▶ **TASK OBJECTIVE**
Rewrite the material below with every "Lire l'article" replaced by "En savoir plus" and all other text left unchanged. Leave the pictures out.

▶ **GIVEN INFORMATION**

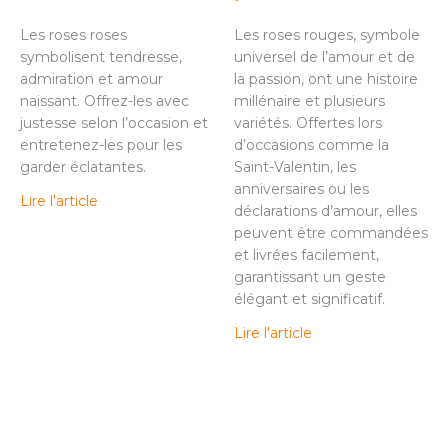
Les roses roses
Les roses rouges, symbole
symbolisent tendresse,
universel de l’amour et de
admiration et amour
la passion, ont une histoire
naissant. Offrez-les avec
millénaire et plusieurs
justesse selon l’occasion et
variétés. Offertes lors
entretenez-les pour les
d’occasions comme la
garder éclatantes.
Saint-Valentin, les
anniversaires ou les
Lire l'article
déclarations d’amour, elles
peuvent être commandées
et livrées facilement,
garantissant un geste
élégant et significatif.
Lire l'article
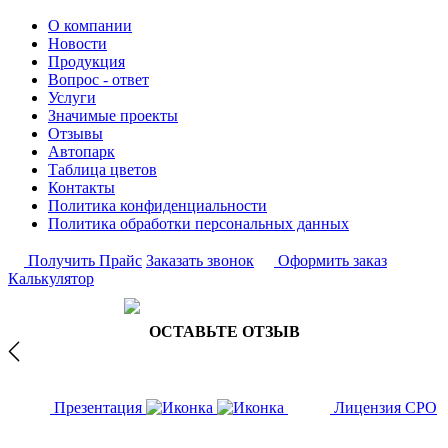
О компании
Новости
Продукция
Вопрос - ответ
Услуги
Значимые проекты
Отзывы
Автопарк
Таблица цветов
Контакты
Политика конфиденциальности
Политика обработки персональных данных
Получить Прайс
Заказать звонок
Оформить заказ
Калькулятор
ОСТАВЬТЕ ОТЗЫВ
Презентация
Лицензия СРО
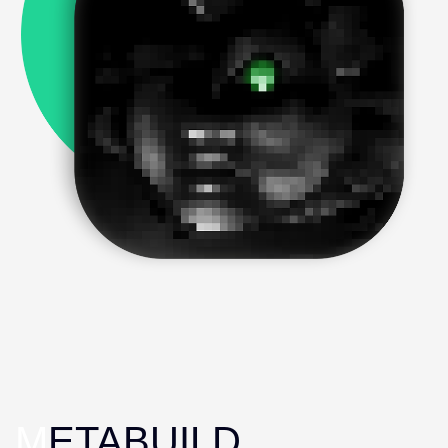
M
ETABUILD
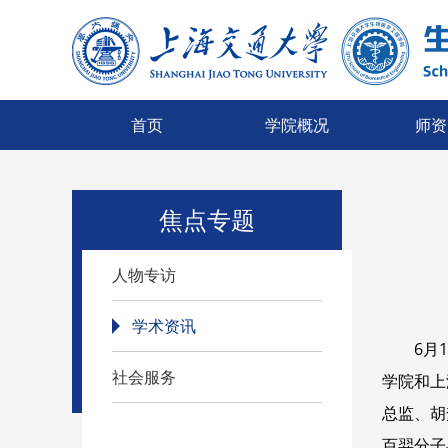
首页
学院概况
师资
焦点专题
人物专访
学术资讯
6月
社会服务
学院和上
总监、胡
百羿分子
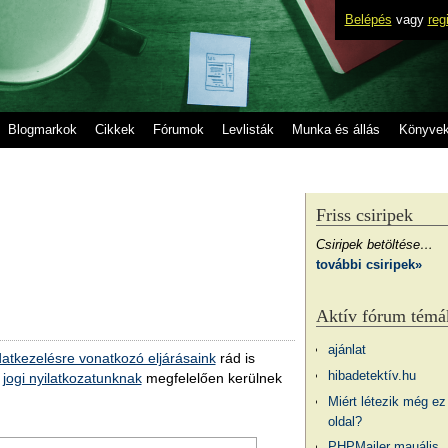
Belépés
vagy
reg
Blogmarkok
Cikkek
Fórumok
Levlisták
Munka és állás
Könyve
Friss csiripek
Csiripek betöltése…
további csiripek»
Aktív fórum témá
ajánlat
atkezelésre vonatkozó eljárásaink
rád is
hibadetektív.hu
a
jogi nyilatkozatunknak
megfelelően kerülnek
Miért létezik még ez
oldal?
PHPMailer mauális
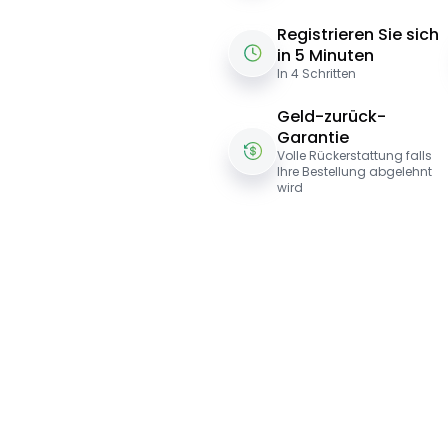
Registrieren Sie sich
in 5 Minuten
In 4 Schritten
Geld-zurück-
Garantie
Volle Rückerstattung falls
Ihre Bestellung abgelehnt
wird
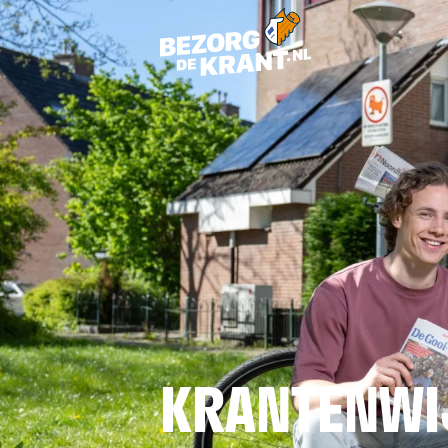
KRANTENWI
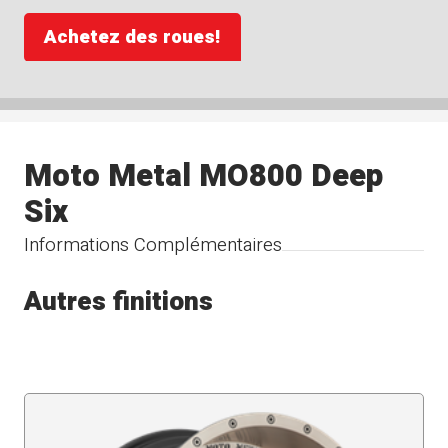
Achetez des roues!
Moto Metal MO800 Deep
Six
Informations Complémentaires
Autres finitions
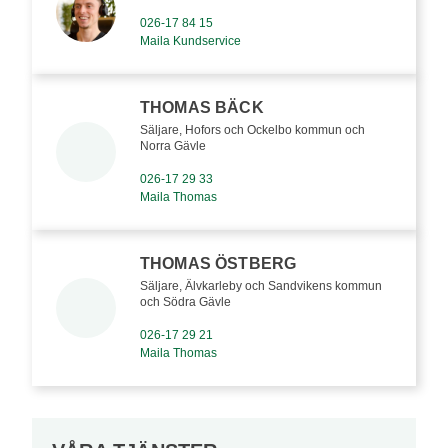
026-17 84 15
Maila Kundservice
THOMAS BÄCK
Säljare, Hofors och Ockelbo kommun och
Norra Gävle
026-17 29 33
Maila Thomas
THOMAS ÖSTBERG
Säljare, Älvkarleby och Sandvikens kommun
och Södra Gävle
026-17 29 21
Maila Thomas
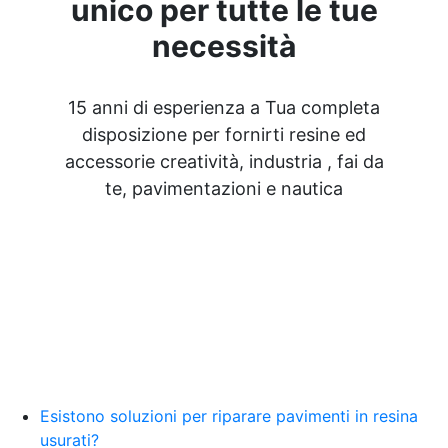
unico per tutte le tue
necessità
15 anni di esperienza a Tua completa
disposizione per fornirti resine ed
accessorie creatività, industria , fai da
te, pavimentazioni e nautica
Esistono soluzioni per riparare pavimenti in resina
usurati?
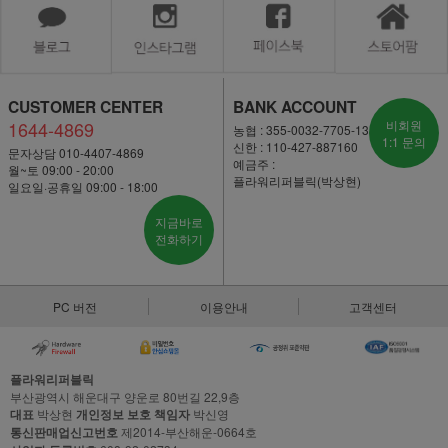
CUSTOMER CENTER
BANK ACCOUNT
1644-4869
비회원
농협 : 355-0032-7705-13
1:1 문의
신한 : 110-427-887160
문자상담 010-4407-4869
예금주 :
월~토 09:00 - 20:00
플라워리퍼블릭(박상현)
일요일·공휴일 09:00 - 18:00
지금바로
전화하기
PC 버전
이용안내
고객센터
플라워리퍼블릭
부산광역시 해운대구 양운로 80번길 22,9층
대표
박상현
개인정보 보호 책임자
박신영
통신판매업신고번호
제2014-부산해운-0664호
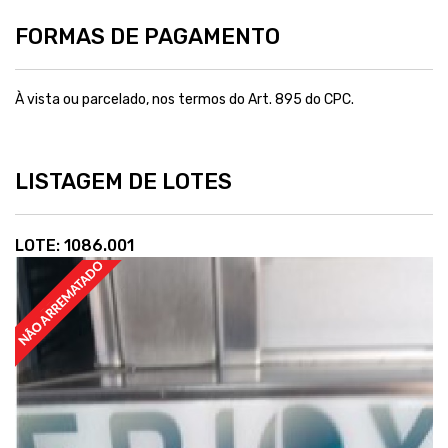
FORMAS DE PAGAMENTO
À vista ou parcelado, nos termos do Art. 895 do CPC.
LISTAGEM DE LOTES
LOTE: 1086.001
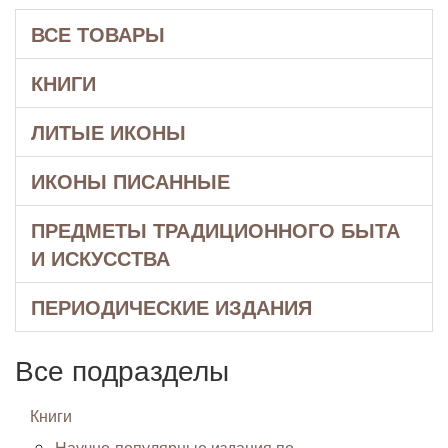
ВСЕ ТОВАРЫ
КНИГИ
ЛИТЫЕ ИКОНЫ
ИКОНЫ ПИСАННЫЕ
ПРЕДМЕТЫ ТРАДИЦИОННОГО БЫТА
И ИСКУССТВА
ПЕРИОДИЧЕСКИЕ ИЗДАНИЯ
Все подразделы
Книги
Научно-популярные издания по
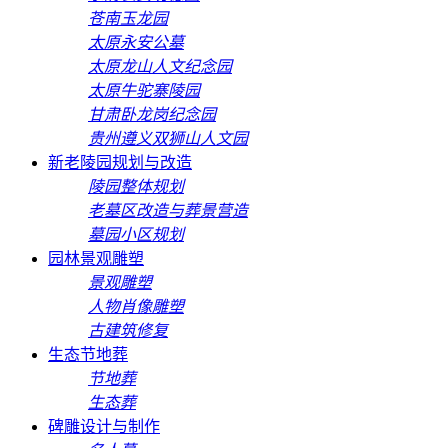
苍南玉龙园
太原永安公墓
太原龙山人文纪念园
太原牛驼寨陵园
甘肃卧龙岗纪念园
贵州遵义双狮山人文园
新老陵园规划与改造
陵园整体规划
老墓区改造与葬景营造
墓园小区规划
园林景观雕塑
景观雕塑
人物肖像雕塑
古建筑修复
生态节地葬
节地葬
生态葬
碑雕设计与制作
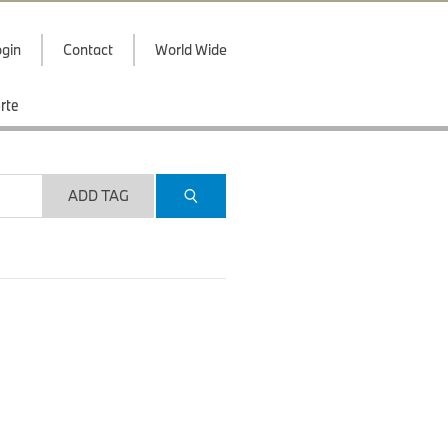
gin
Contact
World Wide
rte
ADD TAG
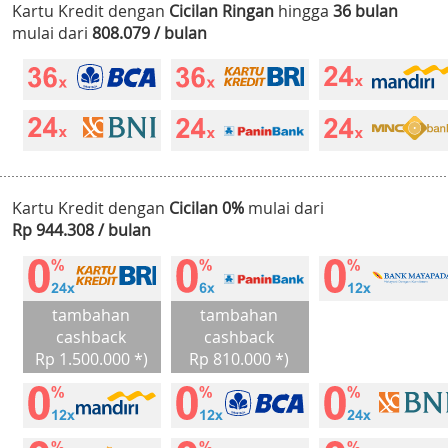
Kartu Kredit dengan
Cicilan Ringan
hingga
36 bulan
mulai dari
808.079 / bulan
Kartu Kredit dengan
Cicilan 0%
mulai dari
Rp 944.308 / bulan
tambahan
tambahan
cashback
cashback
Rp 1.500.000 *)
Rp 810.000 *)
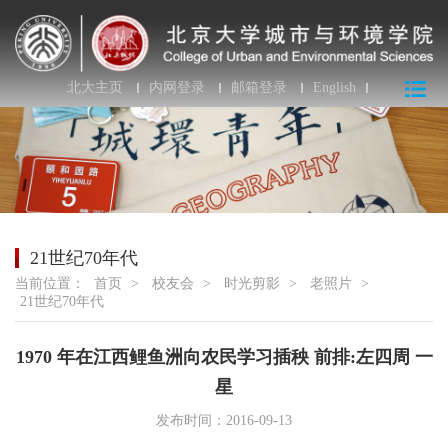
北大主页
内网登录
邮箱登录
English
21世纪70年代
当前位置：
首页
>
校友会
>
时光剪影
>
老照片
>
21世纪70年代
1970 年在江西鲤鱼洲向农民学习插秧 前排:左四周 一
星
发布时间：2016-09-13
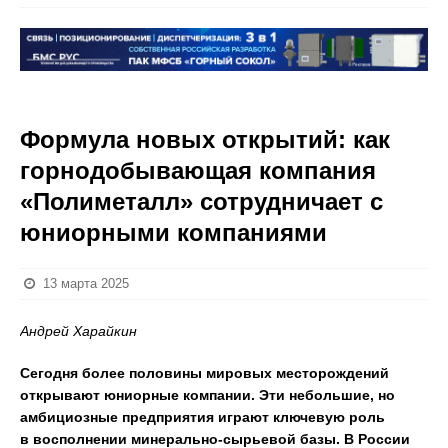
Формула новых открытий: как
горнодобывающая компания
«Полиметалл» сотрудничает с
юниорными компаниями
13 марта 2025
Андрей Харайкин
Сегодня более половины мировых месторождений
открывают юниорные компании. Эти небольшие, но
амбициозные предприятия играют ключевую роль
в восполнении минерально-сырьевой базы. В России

▶ **OUTPUT FOR THIS EXERCISE**
Les roses roses
Les roses rouges, symbole
symbolisent tendresse,
universel de l’amour et de
admiration et amour
la passion, ont une histoire
naissant. Offrez-les avec
millénaire et plusieurs
justesse selon l’occasion et
variétés. Offertes lors
entretenez-les pour les
d’occasions comme la
garder éclatantes.
Saint-Valentin, les
anniversaires ou les
En savoir plus
déclarations d’amour, elles
peuvent être commandées
et livrées facilement,
garantissant un geste
élégant et significatif.
En savoir plus
О компании
Новости
Продукция
Вопрос - ответ
Услуги
Значимые проекты
Отзывы
Автопарк
Таблица цветов
Контакты
Политика конфиденциальности
Политика обработки персональных данных
Получить Прайс
Заказать звонок
Оформить заказ
Калькулятор
ОСТАВЬТЕ ОТЗЫВ
Презентация
Лицензия СРО
M
ETABUILD
首页
学院概况
师资
焦点专题
人物专访
学术资讯
6月
社会服务
学院和上
总监、胡
百羿分子
Belépés
vagy
reg
Blogmarkok
Cikkek
Fórumok
Levlisták
Munka és állás
Könyve
Friss csiripek
Csiripek betöltése…
további csiripek»
Aktív fórum témá
ajánlat
atkezelésre vonatkozó eljárásaink
rád is
hibadetektív.hu
a
jogi nyilatkozatunknak
megfelelően kerülnek
Miért létezik még ez
oldal?
PHPMailer mauális
Registrieren Sie sich
in 5 Minuten
In 4 Schritten
Geld-zurück-
Garantie
Volle Rückerstattung falls
Ihre Bestellung abgelehnt
wird
KRANTENWI
Achetez des roues!
Moto Metal MO800 Deep
Six
Informations Complémentaires
Autres finitions
026-17 84 15
Maila Kundservice
THOMAS BÄCK
Säljare, Hofors och Ockelbo kommun och
Norra Gävle
026-17 29 33
Maila Thomas
THOMAS ÖSTBERG
Säljare, Älvkarleby och Sandvikens kommun
och Södra Gävle
026-17 29 21
Maila Thomas
unico per tutte le tue
necessità
15 anni di esperienza a Tua completa
disposizione per fornirti resine ed
accessorie creatività, industria , fai da
te, pavimentazioni e nautica
Esistono soluzioni per riparare pavimenti in resina
usurati?
CUSTOMER CENTER
BANK ACCOUNT
1644-4869
비회원
농협 : 355-0032-7705-13
1:1 문의
신한 : 110-427-887160
문자상담 010-4407-4869
예금주 :
월~토 09:00 - 20:00
플라워리퍼블릭(박상현)
일요일·공휴일 09:00 - 18:00
지금바로
전화하기
PC 버전
이용안내
고객센터
플라워리퍼블릭
부산광역시 해운대구 양운로 80번길 22,9층
대표
박상현
개인정보 보호 책임자
박신영
통신판매업신고번호
제2014-부산해운-0664호
FORMAS DE PAGAMENTO
À vista ou parcelado, nos termos do Art. 895 do CPC.
LISTAGEM DE LOTES
LOTE: 1086.001
ВСЕ ТОВАРЫ
КНИГИ
ЛИТЫЕ ИКОНЫ
ИКОНЫ ПИСАННЫЕ
ПРЕДМЕТЫ ТРАДИЦИОННОГО БЫТА
И ИСКУССТВА
ПЕРИОДИЧЕСКИЕ ИЗДАНИЯ
Все подразделы
Книги
Научно-популярные издания по
苍南玉龙园
太原永安公墓
太原龙山人文纪念园
太原牛驼寨陵园
甘肃卧龙岗纪念园
贵州遵义双狮山人文园
新老陵园规划与改造
陵园整体规划
老墓区改造与葬景营造
墓园小区规划
园林景观雕塑
景观雕塑
人物肖像雕塑
古建筑修复
生态节地葬
节地葬
生态葬
碑雕设计与制作
gin
Contact
World Wide
rte
ADD TAG
Kartu Kredit dengan
Cicilan Ringan
hingga
36 bulan
mulai dari
808.079 / bulan
Kartu Kredit dengan
Cicilan 0%
mulai dari
Rp 944.308 / bulan
tambahan
tambahan
cashback
cashback
Rp 1.500.000 *)
Rp 810.000 *)
北大主页
内网登录
邮箱登录
English
21世纪70年代
当前位置：
首页
>
校友会
>
时光剪影
>
老照片
>
21世纪70年代
1970 年在江西鲤鱼洲向农民学习插秧 前排:左四周 一
星
发布时间：2016-09-13
Формула новых открытий: как
горнодобывающая компания
«Полиметалл» сотрудничает с
юниорными компаниями
13 марта 2025
Андрей Харайкин
Сегодня более половины мировых месторождений
открывают юниорные компании. Эти небольшие, но
амбициозные предприятия играют ключевую роль
в восполнении минерально-сырьевой базы. В России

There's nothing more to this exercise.